Alex Gordon snapped the tie with an RBI single and Eric Hosmer added another run-scoring hit for insurance.
Harrell threw 99 pitches through seven innings and manager Bo Porter chose to go to the bullpen for the eighth in a scoreless game.
"I wasn't going to send him back out there and put him in position to get the loss," Porter said. "You send him back out there, now he's at 115 or 116 pitches with men on base. Now, you're going to bring somebody else into the game and he's in position to get a loss. He did a great job. It's a positive start for him and we got him out of the game on a good note."
Harrell was making his 14th start and it marked the first time this year he has not surrendered an earned run. It was quite a recovery for Harrell after he loaded the bases in the first and threw 51 pitches through two innings. Over his last five innings, Harrell threw just 48 pitches and retired 12 in a row at one stretch.
"I started pounding the zone and used my sinker to get ahead," Harrell said.
The Astros couldn't reward Harrell's effort with a victory because Kansas City starter Luis Mendoza also threw seven innings of shutout ball. That left the outcome in the hands of the respective bullpens and -- for the second time in the weekend series -- the Royals' bullpen came out on top.
Ambriz got the first hitter in the eighth, but was then victimized by the speed of Royals second baseman Chris Getz. When Getz smacked a grounder into the hole on the right side, second baseman Jose Altuve made a diving stop. But throwing from his knees, Altuve was unable to get Getz streaking down the line. Getz then stole second and scored on Gordon's single past shortstop Ronny Cedeno.
The Astros (22-42) had their chances offensively, but couldn't get the big hit.

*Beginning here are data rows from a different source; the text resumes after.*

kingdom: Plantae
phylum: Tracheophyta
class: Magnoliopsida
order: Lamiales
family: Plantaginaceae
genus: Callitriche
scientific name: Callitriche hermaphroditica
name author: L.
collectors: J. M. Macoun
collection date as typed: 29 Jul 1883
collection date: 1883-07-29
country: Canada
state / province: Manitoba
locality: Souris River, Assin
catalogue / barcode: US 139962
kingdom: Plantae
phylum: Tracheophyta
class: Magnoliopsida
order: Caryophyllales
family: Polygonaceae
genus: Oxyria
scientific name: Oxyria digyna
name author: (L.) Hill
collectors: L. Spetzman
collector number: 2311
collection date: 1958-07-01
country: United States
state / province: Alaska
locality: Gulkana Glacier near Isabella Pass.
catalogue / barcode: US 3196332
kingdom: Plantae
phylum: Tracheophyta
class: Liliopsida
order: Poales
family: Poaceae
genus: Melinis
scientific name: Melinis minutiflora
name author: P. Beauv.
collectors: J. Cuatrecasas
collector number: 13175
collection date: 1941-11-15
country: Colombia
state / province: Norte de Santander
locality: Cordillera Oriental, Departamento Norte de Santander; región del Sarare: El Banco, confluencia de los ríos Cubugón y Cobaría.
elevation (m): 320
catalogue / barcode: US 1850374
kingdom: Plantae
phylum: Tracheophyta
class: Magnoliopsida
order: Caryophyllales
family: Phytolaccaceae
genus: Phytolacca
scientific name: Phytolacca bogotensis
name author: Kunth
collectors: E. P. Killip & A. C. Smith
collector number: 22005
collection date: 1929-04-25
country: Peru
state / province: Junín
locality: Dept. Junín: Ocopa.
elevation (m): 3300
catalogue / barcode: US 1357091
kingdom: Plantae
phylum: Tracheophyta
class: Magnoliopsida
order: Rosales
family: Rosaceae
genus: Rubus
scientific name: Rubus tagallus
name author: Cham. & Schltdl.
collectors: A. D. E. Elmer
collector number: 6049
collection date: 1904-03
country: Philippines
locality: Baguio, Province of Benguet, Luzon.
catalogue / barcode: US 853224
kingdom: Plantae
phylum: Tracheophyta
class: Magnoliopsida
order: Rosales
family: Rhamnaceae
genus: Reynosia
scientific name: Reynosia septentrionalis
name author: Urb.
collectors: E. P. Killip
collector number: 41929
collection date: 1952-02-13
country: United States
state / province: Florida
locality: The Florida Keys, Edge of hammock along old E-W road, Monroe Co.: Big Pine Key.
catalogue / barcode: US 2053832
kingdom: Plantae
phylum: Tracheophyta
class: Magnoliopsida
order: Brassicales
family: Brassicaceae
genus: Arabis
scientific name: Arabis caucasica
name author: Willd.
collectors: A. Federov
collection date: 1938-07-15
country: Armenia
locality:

Jason Castro struck out with a runner at third and one out in the third. Houston put the first two hitters aboard in the seventh, but Mendoza retired the next three. In the eighth against reliever Aaron Crow, the Astros again had two on before Carlos Corporan lined into a double play.
"[Mendoza] did a really good job of pitching us backwards," Porter said. "When we were ahead in the count, it was a lot of offspeed stuff. He settled in and did a good job of mixing his pitches."
The silver lining in the shutout loss was the effort of Harrell. The Astros can only hope the native Missourian will build on Sunday's outing in his home state.
Harrell detected a bit of a mechanical flaw after three consecutive hitters reached in the first inning.
"I was leaning back a little bit," Harrell said. "I needed to stay taller and make sure my body was in sync with my arm. I was kind of flying off the ball a little bit. I came in and looked at that. When I went back for my warmups, I knew that was something I needed to work on."
Having his personal rooting section in a road game spurred Harrell on.
"It was really nice getting to pitch before a lot of friends and family," Harrell said.
Getz was relieved to see that Harrell was out of the game when Getz came up in the eighth with the goal of igniting a rally.
"Harrell pitched a really nice game," Getz said. "He's a great sinkerballer, so you can't really try to pull a sinkerballer or you just beat it into the ground. That guy [Ambriz] had a straighter fastball, so I was able to pull something and beat it out."
The Astros headed on to Seattle knowing they were in position to win two of the three games against the Royals. But the offense didn't respond for Jordan Lyles on Friday or Harrell on Sunday.
"We needed a couple of hits here and there," first baseman Carlos Pena said. "We aren't catching any breaks right now, but it'll come."